# start of Supplied data

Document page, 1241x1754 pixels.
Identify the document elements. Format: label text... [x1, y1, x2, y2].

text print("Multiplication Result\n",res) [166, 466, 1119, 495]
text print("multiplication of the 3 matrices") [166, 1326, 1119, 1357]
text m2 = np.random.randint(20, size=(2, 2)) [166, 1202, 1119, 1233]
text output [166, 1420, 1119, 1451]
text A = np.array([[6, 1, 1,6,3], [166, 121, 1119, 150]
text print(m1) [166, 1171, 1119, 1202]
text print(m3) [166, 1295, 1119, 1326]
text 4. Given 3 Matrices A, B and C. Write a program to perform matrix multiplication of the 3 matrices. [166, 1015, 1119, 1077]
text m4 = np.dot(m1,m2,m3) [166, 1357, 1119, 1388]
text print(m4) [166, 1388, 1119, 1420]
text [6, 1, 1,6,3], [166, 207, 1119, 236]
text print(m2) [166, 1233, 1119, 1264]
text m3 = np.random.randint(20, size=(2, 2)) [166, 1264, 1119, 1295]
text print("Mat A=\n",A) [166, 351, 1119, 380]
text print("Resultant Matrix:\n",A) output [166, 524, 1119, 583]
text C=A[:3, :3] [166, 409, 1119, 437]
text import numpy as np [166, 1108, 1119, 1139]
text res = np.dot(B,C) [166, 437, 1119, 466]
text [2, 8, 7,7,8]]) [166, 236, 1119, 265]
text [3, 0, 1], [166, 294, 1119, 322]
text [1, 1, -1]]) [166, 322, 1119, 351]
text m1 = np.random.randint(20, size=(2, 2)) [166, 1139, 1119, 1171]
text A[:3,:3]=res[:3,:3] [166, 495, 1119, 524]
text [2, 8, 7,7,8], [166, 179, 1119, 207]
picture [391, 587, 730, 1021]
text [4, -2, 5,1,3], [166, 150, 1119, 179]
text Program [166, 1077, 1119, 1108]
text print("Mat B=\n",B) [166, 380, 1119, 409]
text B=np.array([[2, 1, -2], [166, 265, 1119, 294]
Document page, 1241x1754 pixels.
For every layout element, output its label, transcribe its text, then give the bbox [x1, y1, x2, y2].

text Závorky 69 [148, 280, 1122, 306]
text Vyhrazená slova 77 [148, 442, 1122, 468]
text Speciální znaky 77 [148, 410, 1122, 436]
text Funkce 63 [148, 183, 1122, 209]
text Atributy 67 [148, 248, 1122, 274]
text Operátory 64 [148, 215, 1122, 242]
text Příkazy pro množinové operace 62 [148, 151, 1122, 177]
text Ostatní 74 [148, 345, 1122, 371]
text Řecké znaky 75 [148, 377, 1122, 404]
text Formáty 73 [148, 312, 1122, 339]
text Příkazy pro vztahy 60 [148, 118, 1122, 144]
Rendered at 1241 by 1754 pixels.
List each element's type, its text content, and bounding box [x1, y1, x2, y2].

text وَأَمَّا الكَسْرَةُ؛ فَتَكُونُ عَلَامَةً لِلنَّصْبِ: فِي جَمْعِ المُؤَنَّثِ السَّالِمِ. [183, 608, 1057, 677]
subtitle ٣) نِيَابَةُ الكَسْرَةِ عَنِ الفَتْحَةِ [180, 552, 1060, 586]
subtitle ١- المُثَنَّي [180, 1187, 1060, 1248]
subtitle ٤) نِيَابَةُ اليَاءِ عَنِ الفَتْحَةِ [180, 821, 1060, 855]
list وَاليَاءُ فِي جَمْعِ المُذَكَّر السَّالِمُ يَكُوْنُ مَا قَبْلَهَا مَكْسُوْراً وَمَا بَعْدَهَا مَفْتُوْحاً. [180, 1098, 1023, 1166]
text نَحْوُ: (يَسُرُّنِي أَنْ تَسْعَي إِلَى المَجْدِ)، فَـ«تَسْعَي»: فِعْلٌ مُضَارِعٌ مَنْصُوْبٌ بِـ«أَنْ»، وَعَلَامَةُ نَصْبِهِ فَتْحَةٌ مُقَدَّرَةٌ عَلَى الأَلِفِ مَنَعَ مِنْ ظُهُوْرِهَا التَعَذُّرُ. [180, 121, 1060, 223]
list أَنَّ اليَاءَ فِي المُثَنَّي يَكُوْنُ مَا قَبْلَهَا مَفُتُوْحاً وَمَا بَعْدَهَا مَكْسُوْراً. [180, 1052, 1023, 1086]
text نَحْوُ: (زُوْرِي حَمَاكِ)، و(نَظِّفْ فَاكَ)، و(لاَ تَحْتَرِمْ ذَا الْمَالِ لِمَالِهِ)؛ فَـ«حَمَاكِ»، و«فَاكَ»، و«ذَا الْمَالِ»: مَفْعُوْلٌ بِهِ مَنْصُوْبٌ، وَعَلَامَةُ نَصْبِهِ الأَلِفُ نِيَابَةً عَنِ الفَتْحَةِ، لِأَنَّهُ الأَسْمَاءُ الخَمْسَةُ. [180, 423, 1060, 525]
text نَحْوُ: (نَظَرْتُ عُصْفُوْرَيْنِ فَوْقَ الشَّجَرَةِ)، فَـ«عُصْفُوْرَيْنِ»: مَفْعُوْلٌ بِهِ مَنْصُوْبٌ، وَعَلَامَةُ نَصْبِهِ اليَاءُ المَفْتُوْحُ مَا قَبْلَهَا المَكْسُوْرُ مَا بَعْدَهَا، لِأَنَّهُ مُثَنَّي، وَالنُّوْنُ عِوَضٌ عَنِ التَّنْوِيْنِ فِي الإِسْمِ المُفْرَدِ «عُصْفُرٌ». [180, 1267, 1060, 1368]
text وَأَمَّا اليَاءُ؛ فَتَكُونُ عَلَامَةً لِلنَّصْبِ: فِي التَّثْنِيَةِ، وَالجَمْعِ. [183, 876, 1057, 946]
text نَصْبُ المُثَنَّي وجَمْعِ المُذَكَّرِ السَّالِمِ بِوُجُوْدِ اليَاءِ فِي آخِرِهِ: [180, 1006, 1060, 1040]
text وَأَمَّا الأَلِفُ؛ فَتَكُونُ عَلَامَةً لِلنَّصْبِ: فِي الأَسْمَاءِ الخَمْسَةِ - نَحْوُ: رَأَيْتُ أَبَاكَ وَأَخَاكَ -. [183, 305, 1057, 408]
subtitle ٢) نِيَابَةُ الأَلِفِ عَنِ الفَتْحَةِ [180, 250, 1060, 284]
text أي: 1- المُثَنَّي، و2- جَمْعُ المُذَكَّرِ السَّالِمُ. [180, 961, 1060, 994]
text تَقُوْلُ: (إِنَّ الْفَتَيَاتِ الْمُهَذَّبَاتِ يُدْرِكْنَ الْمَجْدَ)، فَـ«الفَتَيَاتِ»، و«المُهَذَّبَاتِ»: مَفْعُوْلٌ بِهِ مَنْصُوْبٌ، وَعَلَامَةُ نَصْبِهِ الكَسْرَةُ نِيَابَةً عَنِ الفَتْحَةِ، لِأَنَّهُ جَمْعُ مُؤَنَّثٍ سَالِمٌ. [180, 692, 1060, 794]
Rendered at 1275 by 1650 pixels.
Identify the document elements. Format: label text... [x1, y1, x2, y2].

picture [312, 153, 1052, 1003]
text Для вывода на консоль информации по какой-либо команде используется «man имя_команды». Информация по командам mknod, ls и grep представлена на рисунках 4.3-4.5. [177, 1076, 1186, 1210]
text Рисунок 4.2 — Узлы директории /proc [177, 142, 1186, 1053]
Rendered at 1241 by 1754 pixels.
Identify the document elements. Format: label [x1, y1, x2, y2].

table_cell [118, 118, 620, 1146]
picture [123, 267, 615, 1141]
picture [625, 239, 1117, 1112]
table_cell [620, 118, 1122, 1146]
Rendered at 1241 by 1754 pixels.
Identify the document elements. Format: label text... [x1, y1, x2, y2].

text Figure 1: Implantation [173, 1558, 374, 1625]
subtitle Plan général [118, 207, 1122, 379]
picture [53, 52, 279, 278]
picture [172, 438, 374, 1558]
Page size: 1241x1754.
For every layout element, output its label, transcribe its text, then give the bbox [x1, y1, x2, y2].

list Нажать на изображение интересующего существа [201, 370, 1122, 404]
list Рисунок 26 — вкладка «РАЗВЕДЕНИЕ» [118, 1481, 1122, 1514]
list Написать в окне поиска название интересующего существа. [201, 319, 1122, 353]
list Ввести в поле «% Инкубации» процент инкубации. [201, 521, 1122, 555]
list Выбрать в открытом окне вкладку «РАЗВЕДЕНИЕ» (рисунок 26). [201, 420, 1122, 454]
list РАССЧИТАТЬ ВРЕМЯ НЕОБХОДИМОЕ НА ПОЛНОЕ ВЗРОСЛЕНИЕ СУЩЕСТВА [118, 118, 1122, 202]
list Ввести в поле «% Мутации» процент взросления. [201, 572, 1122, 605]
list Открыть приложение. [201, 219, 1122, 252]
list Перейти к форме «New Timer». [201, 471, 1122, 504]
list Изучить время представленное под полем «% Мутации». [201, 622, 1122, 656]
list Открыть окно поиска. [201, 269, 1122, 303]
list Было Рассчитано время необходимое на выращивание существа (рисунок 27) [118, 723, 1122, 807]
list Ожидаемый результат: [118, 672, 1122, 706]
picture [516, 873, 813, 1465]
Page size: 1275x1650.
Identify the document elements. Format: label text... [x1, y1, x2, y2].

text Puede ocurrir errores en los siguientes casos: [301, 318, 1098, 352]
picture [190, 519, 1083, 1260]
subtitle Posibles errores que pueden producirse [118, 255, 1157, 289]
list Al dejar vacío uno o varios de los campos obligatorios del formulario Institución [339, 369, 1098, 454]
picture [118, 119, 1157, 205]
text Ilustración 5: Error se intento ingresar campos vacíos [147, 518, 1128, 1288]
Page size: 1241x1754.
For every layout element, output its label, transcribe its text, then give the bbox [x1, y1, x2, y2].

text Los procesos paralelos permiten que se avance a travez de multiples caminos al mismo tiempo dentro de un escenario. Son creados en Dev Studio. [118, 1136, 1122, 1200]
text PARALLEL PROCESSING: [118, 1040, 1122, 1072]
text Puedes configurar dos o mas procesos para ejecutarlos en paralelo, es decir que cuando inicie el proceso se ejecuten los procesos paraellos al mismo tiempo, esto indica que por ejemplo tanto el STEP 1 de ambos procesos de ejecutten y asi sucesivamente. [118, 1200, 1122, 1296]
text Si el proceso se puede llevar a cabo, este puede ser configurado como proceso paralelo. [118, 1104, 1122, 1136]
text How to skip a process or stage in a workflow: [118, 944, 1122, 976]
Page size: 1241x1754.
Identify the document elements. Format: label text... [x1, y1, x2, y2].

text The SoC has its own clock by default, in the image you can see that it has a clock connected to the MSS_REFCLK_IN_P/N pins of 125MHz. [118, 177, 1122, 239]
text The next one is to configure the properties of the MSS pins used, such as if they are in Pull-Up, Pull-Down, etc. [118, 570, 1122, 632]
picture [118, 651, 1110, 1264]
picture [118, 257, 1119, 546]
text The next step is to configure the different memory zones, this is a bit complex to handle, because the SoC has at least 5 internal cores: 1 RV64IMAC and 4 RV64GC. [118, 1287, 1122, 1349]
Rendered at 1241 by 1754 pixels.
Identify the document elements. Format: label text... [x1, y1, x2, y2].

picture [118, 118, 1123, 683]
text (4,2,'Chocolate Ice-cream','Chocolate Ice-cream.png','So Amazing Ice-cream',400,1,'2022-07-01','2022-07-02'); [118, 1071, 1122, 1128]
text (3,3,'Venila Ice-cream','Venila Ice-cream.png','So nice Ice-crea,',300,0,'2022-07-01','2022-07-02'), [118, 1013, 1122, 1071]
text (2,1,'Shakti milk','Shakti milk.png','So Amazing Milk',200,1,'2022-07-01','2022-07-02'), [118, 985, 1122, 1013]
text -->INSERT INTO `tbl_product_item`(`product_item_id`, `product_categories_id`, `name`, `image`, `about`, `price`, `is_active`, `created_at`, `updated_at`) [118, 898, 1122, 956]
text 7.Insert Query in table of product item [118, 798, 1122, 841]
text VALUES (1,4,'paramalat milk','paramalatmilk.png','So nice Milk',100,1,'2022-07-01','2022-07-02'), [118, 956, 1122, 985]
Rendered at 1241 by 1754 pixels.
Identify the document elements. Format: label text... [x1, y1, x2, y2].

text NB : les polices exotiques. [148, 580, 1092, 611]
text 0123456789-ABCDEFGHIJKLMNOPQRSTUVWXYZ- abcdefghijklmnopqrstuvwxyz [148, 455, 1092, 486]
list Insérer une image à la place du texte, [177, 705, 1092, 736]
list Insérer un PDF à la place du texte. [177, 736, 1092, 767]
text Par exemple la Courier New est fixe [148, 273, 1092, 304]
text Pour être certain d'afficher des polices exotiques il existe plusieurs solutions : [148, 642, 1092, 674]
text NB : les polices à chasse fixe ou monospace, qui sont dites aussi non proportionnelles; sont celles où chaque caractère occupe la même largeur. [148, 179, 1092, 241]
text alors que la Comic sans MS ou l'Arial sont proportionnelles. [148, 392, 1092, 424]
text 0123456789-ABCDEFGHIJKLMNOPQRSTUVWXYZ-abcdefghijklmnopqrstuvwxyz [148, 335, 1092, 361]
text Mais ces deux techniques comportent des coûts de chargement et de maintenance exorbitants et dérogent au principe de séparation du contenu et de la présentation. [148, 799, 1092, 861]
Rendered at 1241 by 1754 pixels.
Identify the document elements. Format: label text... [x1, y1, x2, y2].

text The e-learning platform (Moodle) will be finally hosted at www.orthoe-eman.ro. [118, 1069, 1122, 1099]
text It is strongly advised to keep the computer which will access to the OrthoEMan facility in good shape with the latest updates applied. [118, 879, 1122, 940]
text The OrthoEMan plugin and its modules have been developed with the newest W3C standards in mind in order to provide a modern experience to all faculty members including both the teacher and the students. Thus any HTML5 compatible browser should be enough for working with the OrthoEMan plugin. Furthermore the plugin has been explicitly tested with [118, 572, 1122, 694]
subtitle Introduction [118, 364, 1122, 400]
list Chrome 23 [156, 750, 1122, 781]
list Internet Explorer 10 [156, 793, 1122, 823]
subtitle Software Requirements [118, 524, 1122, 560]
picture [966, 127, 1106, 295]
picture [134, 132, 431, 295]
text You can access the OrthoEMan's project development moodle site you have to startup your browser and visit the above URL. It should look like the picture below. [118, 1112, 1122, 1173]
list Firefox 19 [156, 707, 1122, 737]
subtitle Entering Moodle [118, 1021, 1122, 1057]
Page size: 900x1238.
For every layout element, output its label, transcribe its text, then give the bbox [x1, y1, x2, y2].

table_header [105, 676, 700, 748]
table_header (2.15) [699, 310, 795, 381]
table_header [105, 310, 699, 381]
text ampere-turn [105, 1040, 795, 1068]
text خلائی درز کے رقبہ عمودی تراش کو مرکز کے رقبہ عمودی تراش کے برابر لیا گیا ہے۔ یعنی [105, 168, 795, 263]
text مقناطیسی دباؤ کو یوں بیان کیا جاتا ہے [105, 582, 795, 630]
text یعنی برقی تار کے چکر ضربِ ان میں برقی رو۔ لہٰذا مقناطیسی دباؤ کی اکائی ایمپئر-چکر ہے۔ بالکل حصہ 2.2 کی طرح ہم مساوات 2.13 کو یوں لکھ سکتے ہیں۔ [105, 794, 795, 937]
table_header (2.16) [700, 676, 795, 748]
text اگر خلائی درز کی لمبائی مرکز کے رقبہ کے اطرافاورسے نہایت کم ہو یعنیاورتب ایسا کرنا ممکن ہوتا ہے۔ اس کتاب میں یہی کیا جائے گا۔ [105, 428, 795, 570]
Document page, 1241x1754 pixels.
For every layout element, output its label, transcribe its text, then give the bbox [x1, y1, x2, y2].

# end of Supplied data

Short task = Update the listing from its first line through the line with "text 4. Given", replacing "Identify" with "List" and keeping everything else the same.

Exercise output =
Document page, 1241x1754 pixels.
List the document elements. Format: label text... [x1, y1, x2, y2].

text print("Multiplication Result\n",res) [166, 466, 1119, 495]
text print("multiplication of the 3 matrices") [166, 1326, 1119, 1357]
text m2 = np.random.randint(20, size=(2, 2)) [166, 1202, 1119, 1233]
text output [166, 1420, 1119, 1451]
text A = np.array([[6, 1, 1,6,3], [166, 121, 1119, 150]
text print(m1) [166, 1171, 1119, 1202]
text print(m3) [166, 1295, 1119, 1326]
text 4. Given 3 Matrices A, B and C. Write a program to perform matrix multiplication of the 3 matrices. [166, 1015, 1119, 1077]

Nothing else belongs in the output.